We like it or not, large language models have quickly embedded in our lives. And due to their intense energy and water needs, they could also be causing spiral even faster in climate chaos. However, some LLM could be releasing more planet -dating pollution than others, according to a new study.
Consultations made to some models generate up to 50 times more carbon emissions than others, according to a new study published in Communication borders. Unfortunately, and perhaps, as expected, the models that are more precise tend to have the highest energy costs.
It is difficult to estimate how bad are the LLMs for the environment, but some studies have suggested that Chatgpt’s training used up to 30 times more energy than US average uses in a year. What is not known is if some models have more pronounced energy costs than their peers, since they are answering questions.
Researchers from the University of Applied Sciences of Hochschule München in Germany evaluated 14 LLM that vary from 7 to 72 billion parameters, levers and dials that adjust the understanding and generation of languages of a model, in 1,000 reference questions about various subjects.
LLMS converts every word or part of the words into a request into a chain of numbers called Token. Some LLM, particularly reasoning LLM, also inserts «special thought tokens» in the entrance sequence to allow additional internal calculation and reasoning before generating the output. This conversion and the posterior calculations that the LLM performs in the tokens use energy and releases CO2.
The scientists compared the number of tokens generated by each of the models they tested. The reasoning models, on average, created 543.5 tokens of thought per question, while the concise models required only 37.7 tokens per question, according to the study. In the chatgpt world, for example, GPT-3.5 is a concise model, while GPT-4O is a reasoning model.
This reasoning process increases energy needs, the authors found. «The environmental impact of the LLM trained in question is strongly determined by its reasoning approach,» study author Maximilian Dauner, a researcher at the University of Applied Sciences Hochschule München, said in a statement. «We discovered that the models enabled for reasoning produced up to 50 times more CO2 emissions than concise response models.»
The more precise the models were, the more carbon emissions they produced, the study found. The Cogito Reasoning Model, which has 70 billion parameters, reached an accuracy of up to 84.9%, but also produced three times more CO2 emissions than similar size models that generate more concise responses.
«Currently, we see a clear compensation for the sustainability of precision inherent to LLM technologies,» Dauner said. «None of the models that maintained emissions below 500 grams of CO2 equivalent reached a precision greater than 80% to correctly answer the 1,000 questions.» The CO2 equivalent is the unit used to measure the climatic impact of several greenhouse gases.
Another factor was the theme.
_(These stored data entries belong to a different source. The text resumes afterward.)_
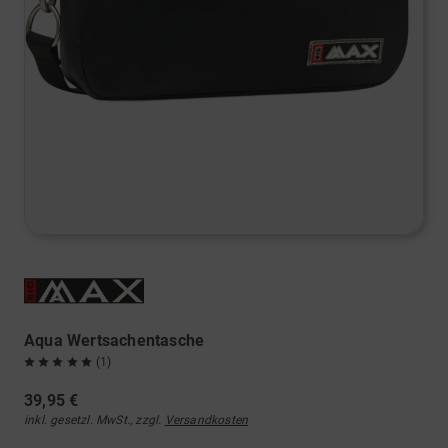
Aqua Wertsachentasche
(1)
39,95 €
inkl. gesetzl. MwSt., zzgl.
Versandkosten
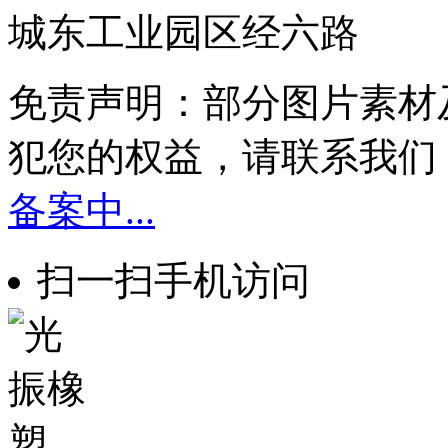
城东工业园区经六路
免责声明：部分图片素材
犯您的权益，请联系我们
备案中...
扫一扫手机访问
The questions that required detailed or complex reasoning, for example, abstract algebra or philosophy, led to emissions up to six times higher than simpler, according to the study.
However, there are some warnings. Emissions depend a lot on how local energy networks and the models it examine are structured, so it is not clear how generalizable these findings are. Even so, the authors of the study said they expect people to encourage people to be «selective and reflexive» about the use of LLM.
«Users can significantly reduce emissions by inciting AI to generate concise responses or limit the use of high capacity models to tasks that really require that power,» Dauner said in a statement.